## [TEXT TO READ]
········

Extracting IFID from Hugo story file

The current Hugo detection code in Babel-tool looks for the plaintext string “UUID://”, which seems a bit futile as there doesn’t seem to be any existing Hugo games which contain such a string.

However, most recent Hugo games actually do contain an IFID string. Here is for example the story file of Storm over London (storm.hex) at offset 0x15F83:

B7142FD1-4BE4-4BE8-A3BF-E854D90F3540Hugo v3.1 / Library 31031v3.1itandarehereinison  RoodyLib Version 4.04.0[ press any key to exit ]waswerethereThe mansion was old, built perhaps in the 19th century. It seemed to be relatively well-kept, not counting a few missing roof tiles, rusty rain gutters about to fall apart and the need for a new layer of paint.gagaingowalkintoinsidethroughoffouttotowardtowardsoutsidelooklexaminexwatch

Of course, to read that, you have to subtract 20 from every character code in order to reverse the Hugo text obfuscation. Anyway, if you know what IFID you’re looking for, it is easy to find. But what if we don’t know the IFID? What if we are trying to extract if from the story file, the way Babel-tool is supposed to work?

········

## [GIVEN DATA]
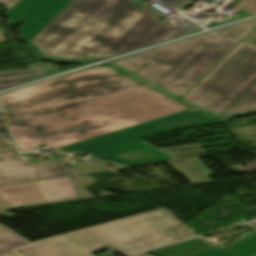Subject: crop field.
<instances>
[{"instance_id":"crop-field-1","label":"crop field","mask_w":256,"mask_h":256,"mask_svg":"<svg viewBox=\"0 0 256 256\" xmlns=\"http://www.w3.org/2000/svg\"><path fill=\"white\" fill-rule=\"evenodd\" d=\"M20 151L41 144L131 166L177 161L140 141L224 122L175 102L109 67H94L0 95Z\"/></svg>"},{"instance_id":"crop-field-14","label":"crop field","mask_w":256,"mask_h":256,"mask_svg":"<svg viewBox=\"0 0 256 256\" xmlns=\"http://www.w3.org/2000/svg\"><path fill=\"white\" fill-rule=\"evenodd\" d=\"M200 147H202L201 144H198V145L163 149L162 151H164L180 160H185V159L204 157L202 149H200ZM183 155H186V157H183Z\"/></svg>"},{"instance_id":"crop-field-22","label":"crop field","mask_w":256,"mask_h":256,"mask_svg":"<svg viewBox=\"0 0 256 256\" xmlns=\"http://www.w3.org/2000/svg\"><path fill=\"white\" fill-rule=\"evenodd\" d=\"M0 256H15V255H13V254L7 252V253H4V254H2V255H0Z\"/></svg>"},{"instance_id":"crop-field-19","label":"crop field","mask_w":256,"mask_h":256,"mask_svg":"<svg viewBox=\"0 0 256 256\" xmlns=\"http://www.w3.org/2000/svg\"><path fill=\"white\" fill-rule=\"evenodd\" d=\"M18 0H0V3L4 5L5 8L9 9L13 6Z\"/></svg>"},{"instance_id":"crop-field-2","label":"crop field","mask_w":256,"mask_h":256,"mask_svg":"<svg viewBox=\"0 0 256 256\" xmlns=\"http://www.w3.org/2000/svg\"><path fill=\"white\" fill-rule=\"evenodd\" d=\"M137 7L128 0H73L30 42L47 56L105 58L191 32Z\"/></svg>"},{"instance_id":"crop-field-20","label":"crop field","mask_w":256,"mask_h":256,"mask_svg":"<svg viewBox=\"0 0 256 256\" xmlns=\"http://www.w3.org/2000/svg\"><path fill=\"white\" fill-rule=\"evenodd\" d=\"M162 1H164L165 3L175 8L178 5H180L184 0H162Z\"/></svg>"},{"instance_id":"crop-field-10","label":"crop field","mask_w":256,"mask_h":256,"mask_svg":"<svg viewBox=\"0 0 256 256\" xmlns=\"http://www.w3.org/2000/svg\"><path fill=\"white\" fill-rule=\"evenodd\" d=\"M168 164L174 170L181 172L192 185L211 181L208 177L212 174L198 159L170 162Z\"/></svg>"},{"instance_id":"crop-field-8","label":"crop field","mask_w":256,"mask_h":256,"mask_svg":"<svg viewBox=\"0 0 256 256\" xmlns=\"http://www.w3.org/2000/svg\"><path fill=\"white\" fill-rule=\"evenodd\" d=\"M70 1L21 0L5 14L11 16L5 23L16 25L20 22H26L18 32L22 33L19 39L28 42Z\"/></svg>"},{"instance_id":"crop-field-11","label":"crop field","mask_w":256,"mask_h":256,"mask_svg":"<svg viewBox=\"0 0 256 256\" xmlns=\"http://www.w3.org/2000/svg\"><path fill=\"white\" fill-rule=\"evenodd\" d=\"M51 67L53 69L51 71L47 72V73H43L41 75L33 76V77H26V78H19V79H11V80L0 81V85L30 81V80H34V79H37V78H40V77L51 75V74H54V73H57V72H61V70L59 69V67L57 65L51 66ZM51 67L34 69V70H28V71H21V72H13V73L0 74V79L8 78V77H16V76H25V75L38 74L40 72L48 70ZM14 85H16V84H14ZM10 86H13V85L2 86V87H0V89L6 88V87H10Z\"/></svg>"},{"instance_id":"crop-field-16","label":"crop field","mask_w":256,"mask_h":256,"mask_svg":"<svg viewBox=\"0 0 256 256\" xmlns=\"http://www.w3.org/2000/svg\"><path fill=\"white\" fill-rule=\"evenodd\" d=\"M244 6L248 8H244ZM237 9L255 14L256 13V1L255 0H242L235 6Z\"/></svg>"},{"instance_id":"crop-field-24","label":"crop field","mask_w":256,"mask_h":256,"mask_svg":"<svg viewBox=\"0 0 256 256\" xmlns=\"http://www.w3.org/2000/svg\"><path fill=\"white\" fill-rule=\"evenodd\" d=\"M250 225H253V226H256V221L255 222H252V223H248Z\"/></svg>"},{"instance_id":"crop-field-12","label":"crop field","mask_w":256,"mask_h":256,"mask_svg":"<svg viewBox=\"0 0 256 256\" xmlns=\"http://www.w3.org/2000/svg\"><path fill=\"white\" fill-rule=\"evenodd\" d=\"M256 26V19L225 27L220 30L214 31L217 35L240 41L253 27Z\"/></svg>"},{"instance_id":"crop-field-13","label":"crop field","mask_w":256,"mask_h":256,"mask_svg":"<svg viewBox=\"0 0 256 256\" xmlns=\"http://www.w3.org/2000/svg\"><path fill=\"white\" fill-rule=\"evenodd\" d=\"M29 244L14 233L0 226V254Z\"/></svg>"},{"instance_id":"crop-field-3","label":"crop field","mask_w":256,"mask_h":256,"mask_svg":"<svg viewBox=\"0 0 256 256\" xmlns=\"http://www.w3.org/2000/svg\"><path fill=\"white\" fill-rule=\"evenodd\" d=\"M195 237L165 209H157L10 251L16 256H92L109 247L132 256L146 249Z\"/></svg>"},{"instance_id":"crop-field-5","label":"crop field","mask_w":256,"mask_h":256,"mask_svg":"<svg viewBox=\"0 0 256 256\" xmlns=\"http://www.w3.org/2000/svg\"><path fill=\"white\" fill-rule=\"evenodd\" d=\"M182 99L222 114L256 109V46L239 42Z\"/></svg>"},{"instance_id":"crop-field-9","label":"crop field","mask_w":256,"mask_h":256,"mask_svg":"<svg viewBox=\"0 0 256 256\" xmlns=\"http://www.w3.org/2000/svg\"><path fill=\"white\" fill-rule=\"evenodd\" d=\"M148 253L160 256H254L256 231L223 249L214 248L197 238Z\"/></svg>"},{"instance_id":"crop-field-18","label":"crop field","mask_w":256,"mask_h":256,"mask_svg":"<svg viewBox=\"0 0 256 256\" xmlns=\"http://www.w3.org/2000/svg\"><path fill=\"white\" fill-rule=\"evenodd\" d=\"M241 42L249 43L256 45V27L252 29L242 40Z\"/></svg>"},{"instance_id":"crop-field-25","label":"crop field","mask_w":256,"mask_h":256,"mask_svg":"<svg viewBox=\"0 0 256 256\" xmlns=\"http://www.w3.org/2000/svg\"><path fill=\"white\" fill-rule=\"evenodd\" d=\"M0 211H4L2 208H0Z\"/></svg>"},{"instance_id":"crop-field-15","label":"crop field","mask_w":256,"mask_h":256,"mask_svg":"<svg viewBox=\"0 0 256 256\" xmlns=\"http://www.w3.org/2000/svg\"><path fill=\"white\" fill-rule=\"evenodd\" d=\"M110 65H112V66H114V67H116V68H118V69H120V70H122V71H124V72H126V73H128V74H130V75H131L132 77H134L135 79H137V80H139V81H141V82H143V83H145V84H147V85H149V86H151V87H153V88H155V89H157V90L163 92L164 94H166V95H168V96H170V97H172V98H174V99H177V100H180V101H182V102H184V103H187V104H189V105H192V104H190V103H188V102H186V101H184V100H182V99H180V98H178V97H176V96H174V95L168 93L167 91H165V90H163V89H161V88H159V87H157V86H155V85H153V84L147 82L146 80H144V79H142V78H140V77H138V76H136V75H134V74H132V73H130V72H128V71H126V70H124V69H122V68H120V67L114 65V64H112V63H110ZM192 106H194V107H196V108H199V109H201V110H203V111H206V112H208V113L217 115V116H237V115H243V114H248V113L256 112V110H251V111H246V112H241V113H235V114H230V115H222V114L212 113V112H210V111H207V110L202 109V108H200V107H197V106H195V105H192Z\"/></svg>"},{"instance_id":"crop-field-6","label":"crop field","mask_w":256,"mask_h":256,"mask_svg":"<svg viewBox=\"0 0 256 256\" xmlns=\"http://www.w3.org/2000/svg\"><path fill=\"white\" fill-rule=\"evenodd\" d=\"M8 137L11 136L0 114V185L77 174L64 163L67 157L36 164H30L28 159L20 160L13 144L6 142Z\"/></svg>"},{"instance_id":"crop-field-23","label":"crop field","mask_w":256,"mask_h":256,"mask_svg":"<svg viewBox=\"0 0 256 256\" xmlns=\"http://www.w3.org/2000/svg\"><path fill=\"white\" fill-rule=\"evenodd\" d=\"M23 157H29L30 153L21 154Z\"/></svg>"},{"instance_id":"crop-field-7","label":"crop field","mask_w":256,"mask_h":256,"mask_svg":"<svg viewBox=\"0 0 256 256\" xmlns=\"http://www.w3.org/2000/svg\"><path fill=\"white\" fill-rule=\"evenodd\" d=\"M75 200L70 177L0 187V206L5 211Z\"/></svg>"},{"instance_id":"crop-field-21","label":"crop field","mask_w":256,"mask_h":256,"mask_svg":"<svg viewBox=\"0 0 256 256\" xmlns=\"http://www.w3.org/2000/svg\"><path fill=\"white\" fill-rule=\"evenodd\" d=\"M2 42H6V38H5L3 30L0 29V43H2Z\"/></svg>"},{"instance_id":"crop-field-17","label":"crop field","mask_w":256,"mask_h":256,"mask_svg":"<svg viewBox=\"0 0 256 256\" xmlns=\"http://www.w3.org/2000/svg\"><path fill=\"white\" fill-rule=\"evenodd\" d=\"M28 44L32 47L34 53L39 56V57H42V58H46V59H51V60H60V61H85V60H93V61H96L98 59H101V58H81V59H62V58H51V57H47V56H44L42 55L39 50L34 46L32 45L30 42H28Z\"/></svg>"},{"instance_id":"crop-field-4","label":"crop field","mask_w":256,"mask_h":256,"mask_svg":"<svg viewBox=\"0 0 256 256\" xmlns=\"http://www.w3.org/2000/svg\"><path fill=\"white\" fill-rule=\"evenodd\" d=\"M236 44L209 32L112 63L181 98Z\"/></svg>"}]
</instances>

········

## [PROBLEMS AND TASKS]
1. Decide whether each statement agrees with the text on extracting an IFID from a Hugo story file. Answer yes or no for each, and quote the words of the text that decide it.
(a) Babel-tool's current Hugo detection code looks for the plaintext string "UUID://".
(b) Most recent Hugo games contain no IFID string.
(c) To reverse the Hugo text obfuscation, one adds 20 to every character code.
2. Update the passage of the text on extracting an IFID from a Hugo story file, everything from "The current Hugo" down to "such a string.", putting "pointless" in place of "futile".

## [EXERCISE RESPONSES]
1.
(a) Yes: "The current Hugo detection code in Babel-tool looks for the plaintext string “UUID://”"
(b) No: "most recent Hugo games actually do contain an IFID string"
(c) No: "you have to subtract 20 from every character code in order to reverse the Hugo text obfuscation"

2.
The current Hugo detection code in Babel-tool looks for the plaintext string “UUID://”, which seems a bit pointless as there doesn’t seem to be any existing Hugo games which contain such a string.